Claim – a demand made by the insured, or the insured’s beneficiary, for payment of the benefits provided by the contract.
Financial intermediation – the activity in which an institutional unit acquires financial assets and at the same time incurs liabilities on its own account by engaging in financial transactions on the market.
Life insurance – the class of assurance which comprises, in particular, assurance on survival to a stipulated age only, assurance on death only, assurance on survival to a stipulated age or on earlier death, life assurance with return of premiums, marriage assurance, birth assurance.
Non-life insurance – all branches of insurance other than life insurance. Non-life insurance by type are motor TPL insurance incl. membership fee to ETIF, accident and sickness, travel insurance, land vehicles insurance (natural persons), land vehicles insurance (legal persons), other vehicles insurance, goods in transit insurance, property insurance (natural persons) , property insurance (natural persons), vehicles liability insurance, general liability insurance, Insurance for pecuniary loss.
Premium – the price of the insurance protection for a specified risk for a specified period of time.
More detailed information about the types of insurance activities can be found in the Insurance Activities Act.
The financial Intermediary statistics describe the financial activity of financial enterprises. Information about insurance companies is collected by means of a survey. The survey covers only economically active commercial organizations.
Statistical unit is the enterprise.
Survey population comprise enterprises (Estonian Classification of Economic Activities – EMTAK, economic activity K), which are included in the register of economically active enterprises called the Statistical Profile. The Statistical Profile is created on the basis of the database of the Ministry of Justice Centre of Register and is used as a sampling frame.
Data on insurance are collected by total survey. Enterprises have been divided by economic activities according to the Estonian Classification of Economic Activities (EMTAK). EMTAK has been worked out on the basis of the Statistical Classification of Economic Activities in the European Community NACE Rev. 1.
The group of respondents includes enterprises, which had completed the questionnaire, as well as enterprises, which had no economic activity in the reference period.
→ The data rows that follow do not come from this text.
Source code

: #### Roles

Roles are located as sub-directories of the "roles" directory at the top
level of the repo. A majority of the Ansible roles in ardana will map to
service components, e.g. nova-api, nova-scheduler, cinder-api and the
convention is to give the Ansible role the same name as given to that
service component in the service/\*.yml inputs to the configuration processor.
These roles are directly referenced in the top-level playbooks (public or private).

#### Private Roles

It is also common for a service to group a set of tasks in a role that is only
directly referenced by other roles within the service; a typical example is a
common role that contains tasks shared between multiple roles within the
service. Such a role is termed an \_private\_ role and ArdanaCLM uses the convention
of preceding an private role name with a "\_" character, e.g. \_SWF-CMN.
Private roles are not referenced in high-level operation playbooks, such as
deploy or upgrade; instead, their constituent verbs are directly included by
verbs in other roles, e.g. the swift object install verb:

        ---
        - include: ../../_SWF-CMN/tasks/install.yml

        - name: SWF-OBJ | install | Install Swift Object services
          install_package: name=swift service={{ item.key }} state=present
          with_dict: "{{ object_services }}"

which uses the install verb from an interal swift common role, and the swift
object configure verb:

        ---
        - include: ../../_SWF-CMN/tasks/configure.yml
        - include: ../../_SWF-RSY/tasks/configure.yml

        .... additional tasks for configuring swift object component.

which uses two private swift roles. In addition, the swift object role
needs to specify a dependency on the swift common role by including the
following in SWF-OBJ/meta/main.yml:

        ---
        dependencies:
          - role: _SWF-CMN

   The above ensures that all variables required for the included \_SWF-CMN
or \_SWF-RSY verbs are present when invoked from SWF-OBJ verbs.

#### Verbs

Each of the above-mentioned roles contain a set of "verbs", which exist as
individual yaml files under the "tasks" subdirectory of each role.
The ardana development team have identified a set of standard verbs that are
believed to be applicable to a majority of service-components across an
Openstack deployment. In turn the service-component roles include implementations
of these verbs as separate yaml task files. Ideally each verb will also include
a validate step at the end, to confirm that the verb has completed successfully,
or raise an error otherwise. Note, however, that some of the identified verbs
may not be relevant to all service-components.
Including the data on economically active enterprises in Estonia, excluding associated companies, subsidiaries and affiliates.
Change in non-life insurance methodology
From 2019, all insurance premiums receivable during the whole insurance period as of the month the insurance policy takes effect, irrespective of the subsequent premiums, should be taken into account in the calculation of the amount of non-life insurance premiums. According to the methodology applicable until 2018, the subsequent premiums for the respective month were reported monthly. The transitional period is December 2018: subsequent premiums payable based on earlier non-life insurance contracts should be reported as single payments in December 2018. Therefore, the statistics for 2018 may be slightly confusing, but the premium payments in 2019 will be comparable already.
For example, if an insurance contract entered into force on 1 July 2018 and the insurance premium is paid quarterly in four equal contributions that total 100 euros (i.e. 25 euros quarterly) a week prior to the beginning of the respective quarter, these premium payments should be recorded in 2018 in the questionnaire as follows:
June 2018: 25 euros;
September 2018: 25 euros;
December 2018: 50 euros (in December, all those subsequent premium payments that should be collected after 31 December 2018 are also included).
An insurance contract is concluded on 1 July 2019. The insurance premium for the insurance period 02 August 2019 to 01 August 2020 is 100 euros, which is paid quarterly in the amount of 25 euros. In August 2019, the insurance premium for the whole insurance period in the amount of 100 euros should be reported.
It does not matter whether the payment has been received or not, neither is the date of concluding the insurance contract relevant – premium payments should be recorded based on the date the insurance contract took effect.
If the insurance period is longer than a year, the insurance premium should be calculated until the end of the insurance period still in the reference period when the insurance contract was entered into.
If an insurance contract takes effect on 1 July 2019, the insurance period ends on 30 June 2020 and the insurance premium of 300 euros should be paid annually, in that case the insurance premium for this insurance policy should be reported for the whole insurance period in the amount of 300 euros in July 2019.
If the eventual insurance premium is determined during or at the end of the insurance period, it is reported in the period when the insurance premium was ultimately determined. If an advance payment has been made, it should be reported in the period when it was determined. Later, when the eventual premium is determined, the difference between the advance payment and the eventual premium, or the set-off amount, should be reported. In other words, events that happened in the reference period should be recorded: changes in the premium in the insurance period should be reported when the supplementary premium was decided in the case of set-off.
If the insurance contract is cancelled during the insurance period, the reimbursements should be reported in the month of cancellation. Each insurer uses its own methods for calculating the reimbursements.
Estonian Classification of Economic Activities (EMTAK 2008)
Eesti Statistika Kvartalikiri. Quarterly Bulletin of Estonian Statistics
Insurance premiums include reinsurance
Paid claims include total claims paid + claim handling expenses + applicant treatment costs, with reinsurance ceded.